Relieved after Australia dodged a humbling series defeat to Bangladesh, skipper Steve Smith says his side must address their constant batting collapses or risk losing the Ashes.
Australia escaped from their first visit to Bangladesh in 11 years with a 1-1 series draw, winning the second Test in Chittagong by seven wickets after losing in Dhaka by 20 runs.
Set a target of 86 runs to win after bowling out Bangladesh for 157 in their second innings, Australia needed just 16 overs to claim victory on Thursday with a day to spare.
Much of the credit will rightly go to man of the match Nathan Lyon, who became the first Australian to take 13 wickets in a Test in Asia.
Lyon’s 6-60 in the second innings took his wicket tally for the tour to 22, just one shy of Sri Lankan tweaker Rangana Herath’s record for the most dismissals in a two-match Test series.
He shared man of the series honours with David Warner, who backed up his drought-breaking triumph in Dhaka with a gutsy century in stifling heat during Australia’s first innings.
Recalled spinner Ashton Agar and electrifying quick Pat Cummins were also impressive, showing the fortitude necessary for them to forge long Test careers for Australia.
But while Bangladesh proved to be tougher opponents than their No.9 ranking would suggest, Lyon and Warner’s heroics helped to obscure some deep-rooted issues.
Australia undid the good work of their bowlers with dismal batting collapses in both Tests, and Smith admitted it was an issue they desperately needed to address.
“We would have much preferred 2-0 but it’s nice to get over the line here and have a 1-1 draw,” Smith said.
“I still think we have a lot of improvement in us. We probably let ourselves down at times throughout this Test match.
“I thought our first-innings bowling was very good to restrict them. Our first-innings batting, obviously the partnership between (Peter Handscomb) and Davey was fantastic.
“And then we got ourselves into one of our collapses that we’ve had.

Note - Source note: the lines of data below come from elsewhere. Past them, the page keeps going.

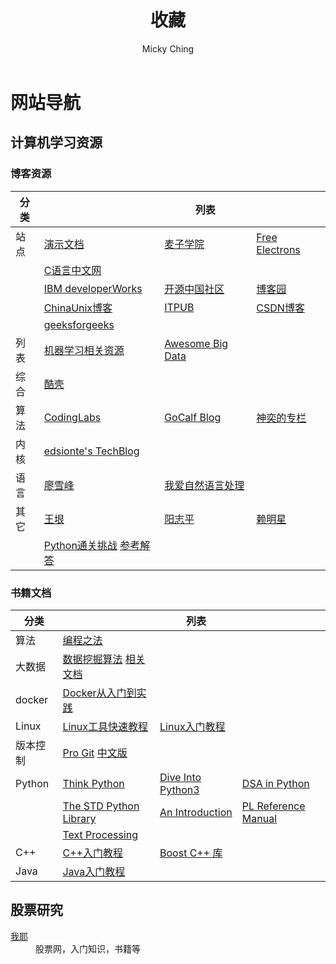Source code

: #+TITLE: 收藏
#+AUTHOR: Micky Ching
#+OPTIONS: H:4 ^:nil
#+LATEX_CLASS: latex-doc
#+PAGE_LAYOUT: body

* 网站导航
** 计算机学习资源
*** 博客资源
| 分类 |                         | 列表             |                |
|------+-------------------------+------------------+----------------|
| 站点 | [[/menu/slide.html][演示文档]]                | [[http://www.maiziedu.com/][麦子学院]]         | [[http://free-electrons.com/][Free Electrons]] |
|      | [[http://c.biancheng.net/cpp/][C语言中文网]]             |                  |                |
|      | [[http://www.ibm.com/developerworks/cn/topics/][IBM developerWorks]]      | [[http://www.oschina.net/blog][开源中国社区]]     | [[http://www.cnblogs.com/][博客园]]         |
|      | [[http://blog.chinaunix.net/][ChinaUnix博客]]           | [[http://blog.itpub.net/][ITPUB]]            | [[http://blog.csdn.net/][CSDN博客]]       |
|      | [[http://www.geeksforgeeks.org/][geeksforgeeks]]           |                  |                |
|------+-------------------------+------------------+----------------|
| 列表 | [[https://github.com/Flowerowl/Big-Data-Resources][机器学习相关资源]]        | [[https://github.com/onurakpolat/awesome-bigdata][Awesome Big Data]] |                |
| 综合 | [[http://coolshell.cn/][酷壳]]                    |                  |                |
| 算法 | [[http://blog.codinglabs.org/][CodingLabs]]              | [[http://www.gocalf.com/blog/][GoCalf Blog]]      | [[http://blog.csdn.net/lisonglisonglisong][神奕的专栏]]     |
| 内核 | [[http://edsionte.com/techblog/][edsionte's TechBlog]]     |                  |                |
| 语言 | [[http://www.liaoxuefeng.com/][廖雪峰]]                  | [[http://www.52nlp.cn/][我爱自然语言处理]] |                |
| 其它 | [[http://www.yinwang.org/][王垠]]                    | [[http://www.yangzhiping.com/][阳志平]]           | [[http://mingxinglai.com/cn/][赖明星]]         |
|      | [[http://www.pythonchallenge.com/][Python通关挑战]] [[http://garethrees.org/2007/05/07/python-challenge/][参考解答]] |                  |                |

*** 书籍文档
| 分类     |                        | 列表              |                     |
|----------+------------------------+-------------------+---------------------|
| 算法     | [[https://github.com/julycoding/The-Art-Of-Programming-By-July][编程之法]]               |                   |                     |
| 大数据   | [[https://github.com/linyiqun/DataMiningAlgorithm][数据挖掘算法]] [[http://blog.csdn.net/androidlushangderen/article/details/43964589][相关文档]]  |                   |                     |
| docker   | [[http://yeasy.gitbooks.io/docker_practice/content/][Docker从入门到实践]]     |                   |                     |
| Linux    | [[http://linuxtools-rst.readthedocs.org/zh_CN/latest/index.html][Linux工具快速教程]]      | [[http://c.biancheng.net/cpp/linux/][Linux入门教程]]     |                     |
| 版本控制 | [[https://git-scm.com/book/en/v2][Pro Git]] [[https://git-scm.com/book/zh/v1][中文版]]         |                   |                     |
| Python   | [[http://www.greenteapress.com/thinkpython/][Think Python]]           | [[http://www.diveintopython3.net/][Dive Into Python3]] | [[http://www.brpreiss.com/books/opus7/][DSA in Python]]       |
|          | [[http://effbot.org/zone/librarybook-index.htm][The STD Python Library]] | [[http://www.network-theory.co.uk/docs/pytut/][An Introduction]]   | [[http://www.network-theory.co.uk/docs/pylang/][PL Reference Manual]] |
|          | [[http://gnosis.cx/TPiP/][Text Processing]]        |                   |                     |
| C++      | [[http://c.biancheng.net/cpp/biancheng/cpp/rumen/][C++入门教程]]            | [[http://zh.highscore.de/cpp/boost/][Boost C++ 库]]      |                     |
| Java     | [[http://www.weixueyuan.net/java/rumen/][Java入门教程]]           |                   |                     |

** 股票研究
- [[http://www.5ye.cn/][我耶]] :: 股票网，入门知识，书籍等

“I think we’ve had 15 collapses in our last 14 games … that’s not good enough for an Australian cricket team.
“That’s something we really need to work on. We need to rectify that come the next series and the Ashes.”
Warner, Smith and Handscomb were the only Australians to make 50s during the series but Smith suggested Australia’s batting problems were largely above the shoulders.
“I’d say that probably 95 per cent of batting is mental and decision-making,” Smith said.
“I don’t think it’s technical a lot of the time. Guys just have to make better decisions consistently and hopefully be able to build some partnerships in the middle.
“You have to find ways to work with your partner out there, get another partnership going and stop the rut as such.”